After clearly being puzzled by Genworth Mortgage Insurance Australia’s (ASX: GMA) double-headed announcement today, the market ended up pushing the stock 1.75% higher at the close.
Driven by better-than-expected performance on net claims, the company reported underlying NPAT of $134.3m - including underwriting result of $172.5m - up 76% on the previous period and well ahead of Goldman Sachs ($95.2m).
But due to unrealised mark to market investment losses of $162.1m mainly on the bond portfolio, statutory NPAT of $18.9m was materially lower, down -68% on the previous period.
The company paid a higher 12c interim fully franked dividend to shareholders, payable 31 August 2022.
The second part of the company’s two-part announcement today was decidedly more encouraging for shareholders.
To gear up for a tightening housing and investment market environment in the second half, the company announced an on-market share buy-back for shares up to a maximum aggregate value of $100m.
Based on its last closing price of $2.88, the buyback represents 9.2% of its issued share capital, or around 34.7m shares.
Today’s buyback decision follows shareholder approval to [ buy back] up to 60m shares at the 2022 AGM.
The net earned premium of $217m was 16% ahead of Goldman Sachs and up 27% on the previous period.

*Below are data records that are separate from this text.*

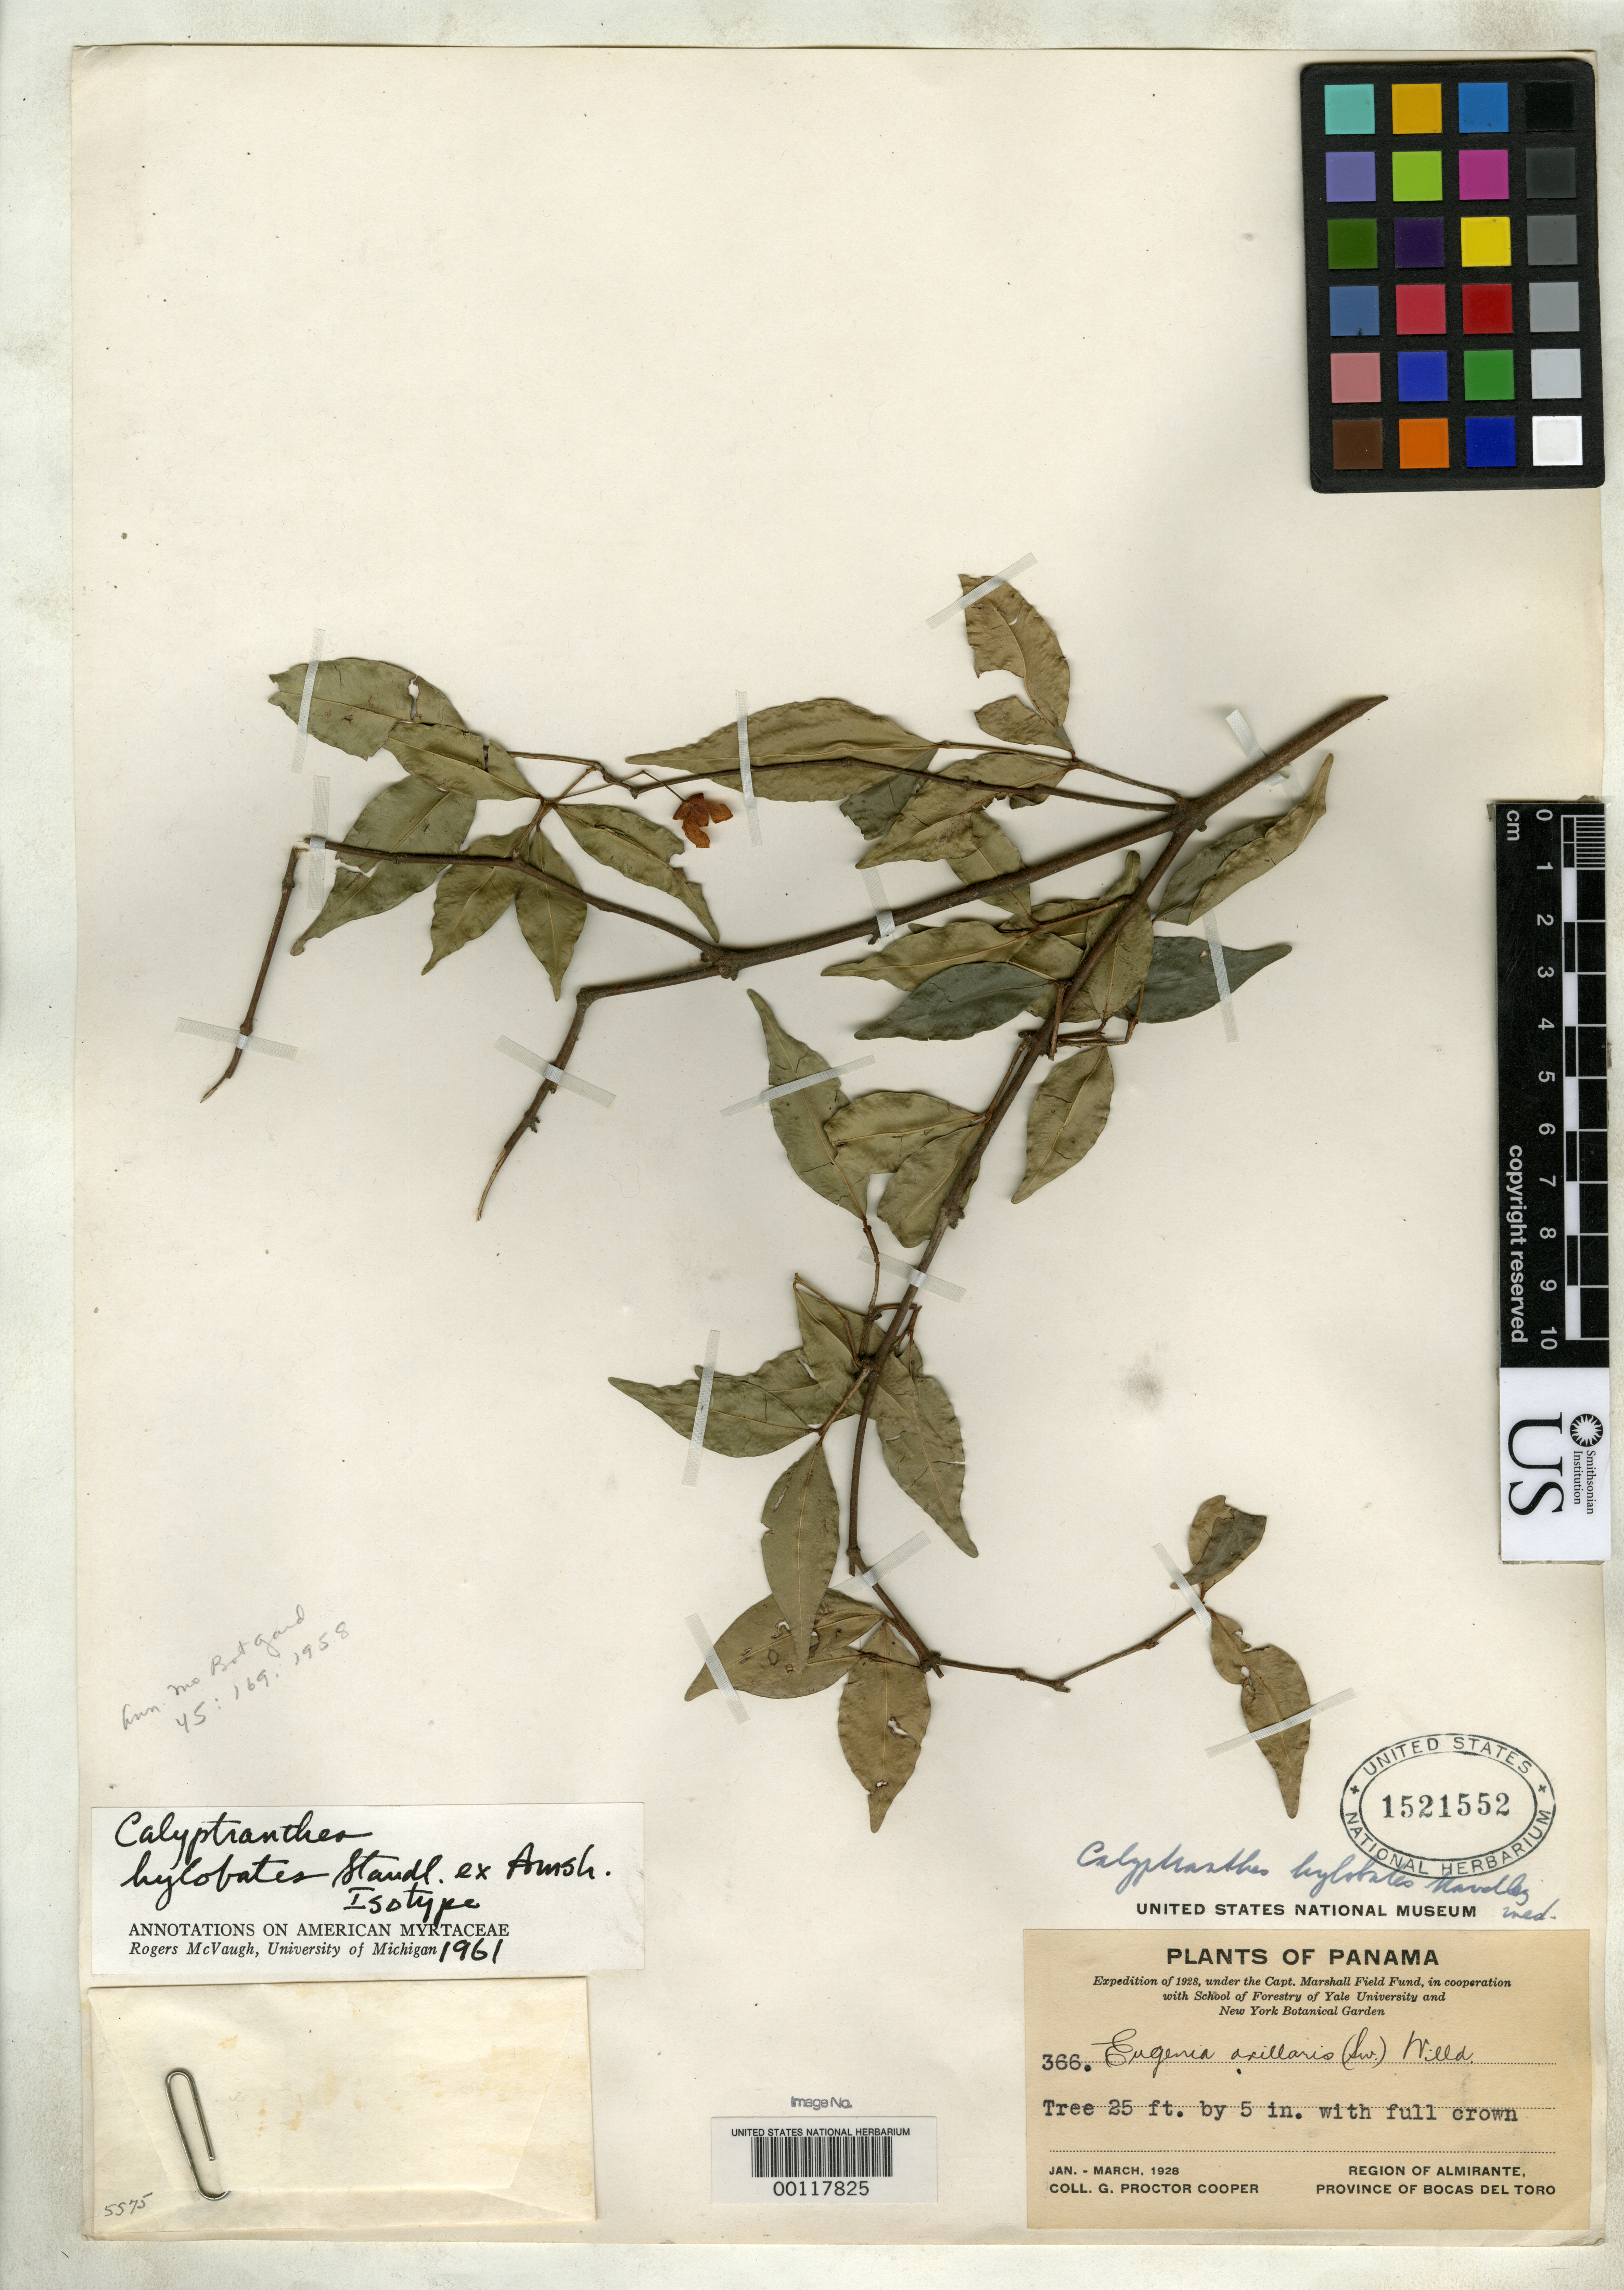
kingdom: Plantae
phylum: Tracheophyta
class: Magnoliopsida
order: Myrtales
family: Myrtaceae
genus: Calyptranthes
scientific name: Calyptranthes hylobates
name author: Standl. & Amshoff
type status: Isotype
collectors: G. Cooper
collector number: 366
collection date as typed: Jan 1928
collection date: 1928-01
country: Panama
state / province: Bocas del Toro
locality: El Almirante.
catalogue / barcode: US 1521552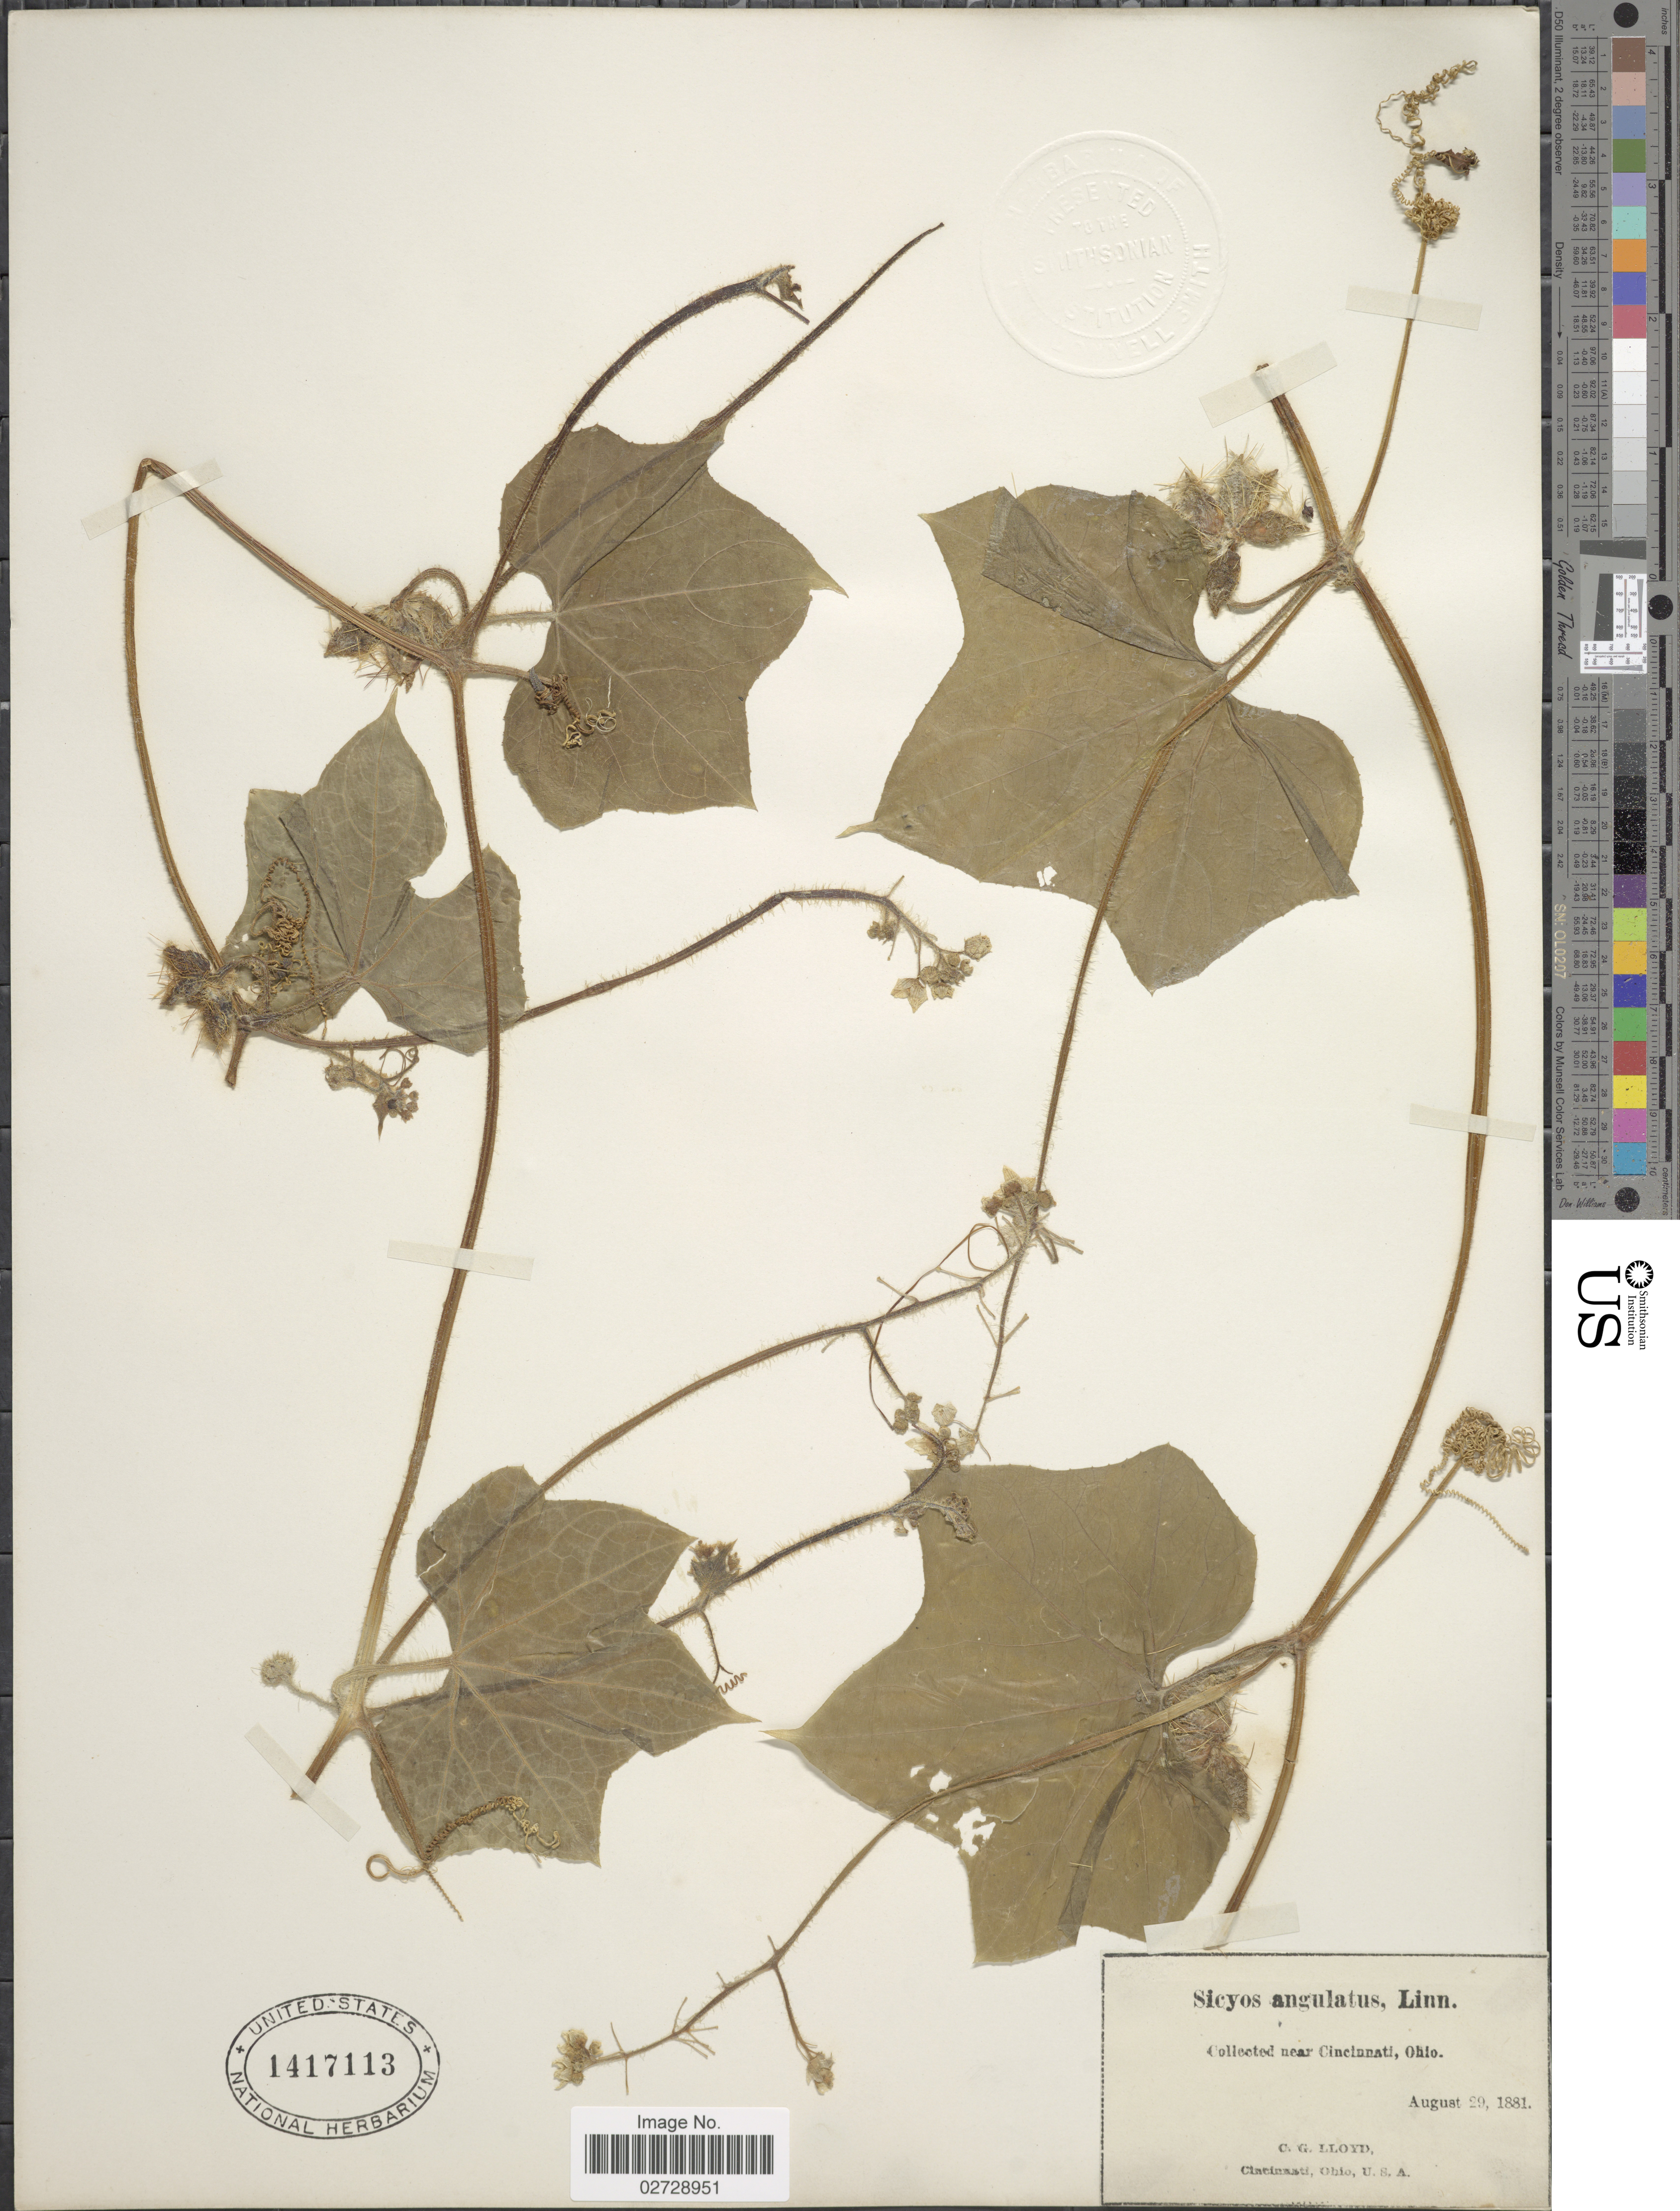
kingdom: Plantae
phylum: Tracheophyta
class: Magnoliopsida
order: Cucurbitales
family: Cucurbitaceae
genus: Sicyos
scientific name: Sicyos angulatus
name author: L.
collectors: C. G. Lloyd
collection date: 1881-08-29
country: United States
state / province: Ohio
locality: Near Cincinnati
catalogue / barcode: US 1417113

CEO Pauline Blight-Johnston describes the interim result as “another strong underlying financial performance" with the group remaining "well-positioned to continue to support Australians through the changing economic environment ahead.”
She attributes the strong underwriting result to higher earned premium and negative net claims incurred.
“Whilst rising bond yields have caused short term mark to market investment losses, increased bond yields are positive for future profitability,” Blight-Johnston noted.
Cash and investments fell -8.7% to $3.4bn, while net investment income was a loss of -$142.2m.
FY22 net incurred claims are expected to be within a range of $0 to $50m, while the net earned premium is expected in a range of $375m to $435m, up from the previous guidance range of $315m to $375m provided at FY21.
For the full year, gross written premiums are likely to remain below 2021 levels as industry new loan commitments slow, particularly for first-home buyers and other higher loan to value (LVR) lending.
"The extent of any further unrealised investment gains or losses will primarily depend on movements in bond rates which remain uncertain in the current environment," the $1.1bn group noted.
“Higher bond rates are expected to benefit second half FY22 interest income and are positive for future profitability.”